Chapter 12. Configuring XFS error behavior

You can configure how an XFS file system behaves when it encounters different I/O errors.

12.1. Configurable error handling in XFS

The XFS file system responds in one of the following ways when an error occurs during an I/O operation:

  • XFS repeatedly retries the I/O operation until the operation succeeds or XFS reaches a set limit.

    The limit is based either on a maximum number of retries or a maximum time for retries.

  • XFS considers the error permanent and stops the operation on the file system.

You can configure how XFS reacts to the following error conditions:

EIO
Error when reading or writing
ENOSPC
No space left on the device
ENODEV
Device cannot be found

You can set the maximum number of retries and the maximum time in seconds until XFS considers an error permanent. XFS stops retrying the operation when it reaches either of the limits.

You can also configure XFS so that when unmounting a file system, XFS immediately cancels the retries regardless of any other configuration. This configuration enables the unmount operation to succeed despite persistent errors.

Default behavior

The default behavior for each XFS error condition depends on the error context. Some XFS errors such as ENODEV are considered to be fatal and unrecoverable, regardless of the retry count. Their default retry limit is 0.

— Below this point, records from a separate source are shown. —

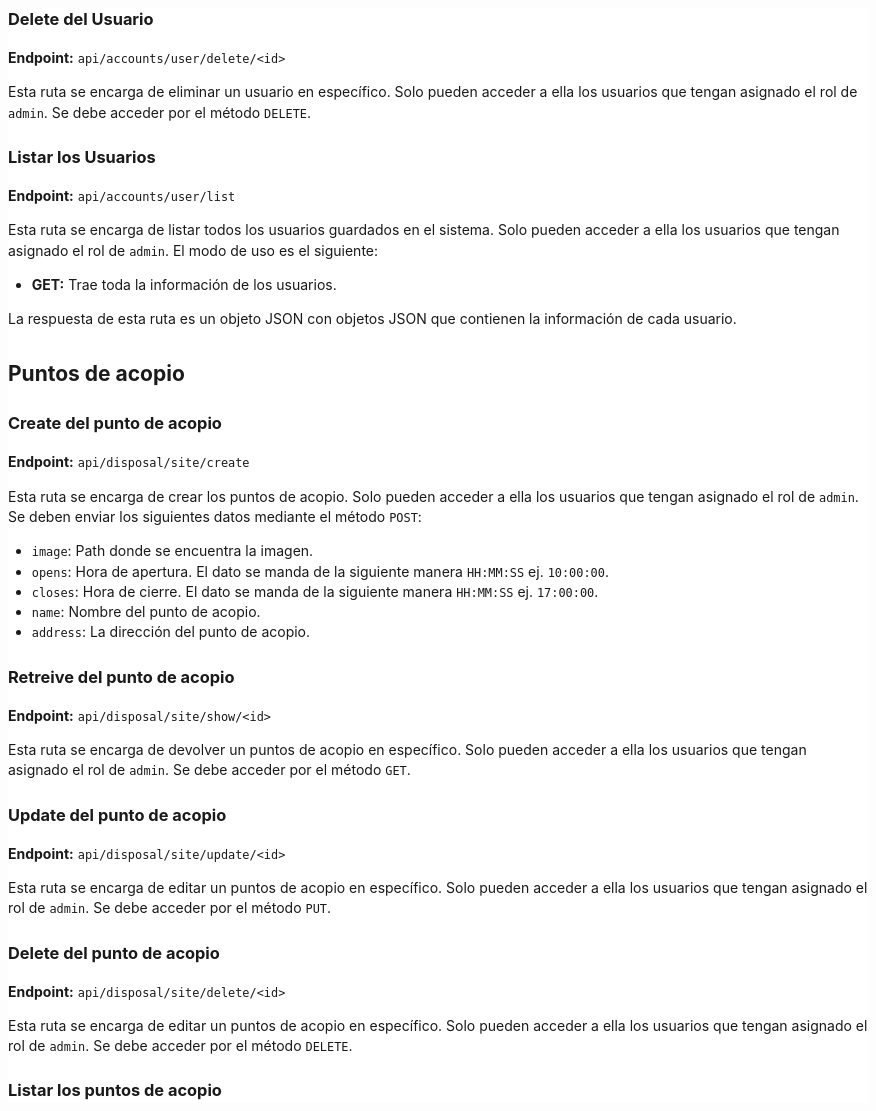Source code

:### Delete del Usuario

**Endpoint:** `api/accounts/user/delete/<id>`

Esta ruta se encarga de eliminar un usuario en específico. Solo pueden acceder a ella los usuarios que tengan asignado el rol de `admin`. Se debe acceder por el método `DELETE`.

### Listar los Usuarios

**Endpoint:** `api/accounts/user/list`

Esta ruta se encarga de listar todos los usuarios guardados en el sistema. Solo pueden acceder a ella los usuarios que tengan asignado el rol de `admin`. El modo de uso es el siguiente:

- **GET:** Trae toda la información de los usuarios.

La respuesta de esta ruta es un objeto JSON con objetos JSON que contienen la información de cada usuario.

## Puntos de acopio

### Create del punto de acopio

**Endpoint:** `api/disposal/site/create`

Esta ruta se encarga de crear los puntos de acopio. Solo pueden acceder a ella los usuarios que tengan asignado el rol de `admin`. Se deben enviar los siguientes datos mediante el método `POST`:

- `image`: Path donde se encuentra la imagen.
- `opens`: Hora de apertura. El dato se manda de la siguiente manera `HH:MM:SS` ej. `10:00:00`.
- `closes`: Hora de cierre. El dato se manda de la siguiente manera `HH:MM:SS` ej. `17:00:00`.
- `name`: Nombre del punto de acopio.
- `address`: La dirección del punto de acopio.

### Retreive del punto de acopio

**Endpoint:** `api/disposal/site/show/<id>`

Esta ruta se encarga de devolver un puntos de acopio en específico. Solo pueden acceder a ella los usuarios que tengan asignado el rol de `admin`. Se debe acceder por el método `GET`.

### Update del punto de acopio

**Endpoint:** `api/disposal/site/update/<id>`

Esta ruta se encarga de editar un puntos de acopio en específico. Solo pueden acceder a ella los usuarios que tengan asignado el rol de `admin`. Se debe acceder por el método `PUT`.

### Delete del punto de acopio

**Endpoint:** `api/disposal/site/delete/<id>`

Esta ruta se encarga de editar un puntos de acopio en específico. Solo pueden acceder a ella los usuarios que tengan asignado el rol de `admin`. Se debe acceder por el método `DELETE`.

### Listar los puntos de acopio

12.2. Configuration files for specific and undefined XFS error conditions

The following directories store configuration files that control XFS error behavior for different error conditions:

/sys/fs/xfs/device/error/metadata/EIO/
For the EIO error condition
/sys/fs/xfs/device/error/metadata/ENODEV/
For the ENODEV error condition
/sys/fs/xfs/device/error/metadata/ENOSPC/
For the ENOSPC error condition
/sys/fs/xfs/device/error/default/
Common configuration for all other, undefined error conditions

Each directory contains the following configuration files for configuring retry limits:

max_retries
Controls the maximum number of times that XFS retries the operation.
retry_timeout_seconds
Specifies the time limit in seconds after which XFS stops retrying the operation.

12.3. Setting XFS behavior for specific conditions

This procedure configures how XFS reacts to specific error conditions.

Procedure

  • Set the maximum number of retries, the retry time limit, or both:

    • To set the maximum number of retries, write the desired number to the max_retries file:

      # echo value > /sys/fs/xfs/device/error/metadata/condition/max_retries
    • To set the time limit, write the desired number of seconds to the retry_timeout_seconds file:

      # echo value > /sys/fs/xfs/device/error/metadata/condition/retry_timeout_second

    value is a number between -1 and the maximum possible value of the C signed integer type. This is 2147483647 on 64-bit Linux.

    In both limits, the value -1 is used for continuous retries and 0 to stop immediately.

    device is the name of the device, as found in the /dev/ directory; for example, sda.

12.4. Setting XFS behavior for undefined conditions

This procedure configures how XFS reacts to all undefined error conditions, which share a common configuration.

Procedure

  • Set the maximum number of retries, the retry time limit, or both:

    • To set the maximum number of retries, write the desired number to the max_retries file:

      # echo value > /sys/fs/xfs/device/error/metadata/default/max_retries
    • To set the time limit, write the desired number of seconds to the retry_timeout_seconds file:

      # echo value > /sys/fs/xfs/device/error/metadata/default/retry_timeout_seconds

    value is a number between -1 and the maximum possible value of the C signed integer type. This is 2147483647 on 64-bit Linux.

    In both limits, the value -1 is used for continuous retries and 0 to stop immediately.

    device is the name of the device, as found in the /dev/ directory; for example, sda.

12.5. Setting the XFS unmount behavior

This procedure configures how XFS reacts to error conditions when unmounting the file system.

If you set the fail_at_unmount option in the file system, it overrides all other error configurations during unmount, and immediately unmounts the file system without retrying the I/O operation. This allows the unmount operation to succeed even in case of persistent errors.

Warning

You cannot change the fail_at_unmount value after the unmount process starts, because the unmount process removes the configuration files from the sysfs interface for the respective file system. You must configure the unmount behavior before the file system starts unmounting.

Procedure

  • Enable or disable the fail_at_unmount option:

    • To cancel retrying all operations when the file system unmounts, enable the option:

      # echo 1 > /sys/fs/xfs/device/error/fail_at_unmount
    • To respect the max_retries and retry_timeout_seconds retry limits when the file system unmounts, disable the option:

      # echo 0 > /sys/fs/xfs/device/error/fail_at_unmount

    device is the name of the device, as found in the /dev/ directory; for example, sda.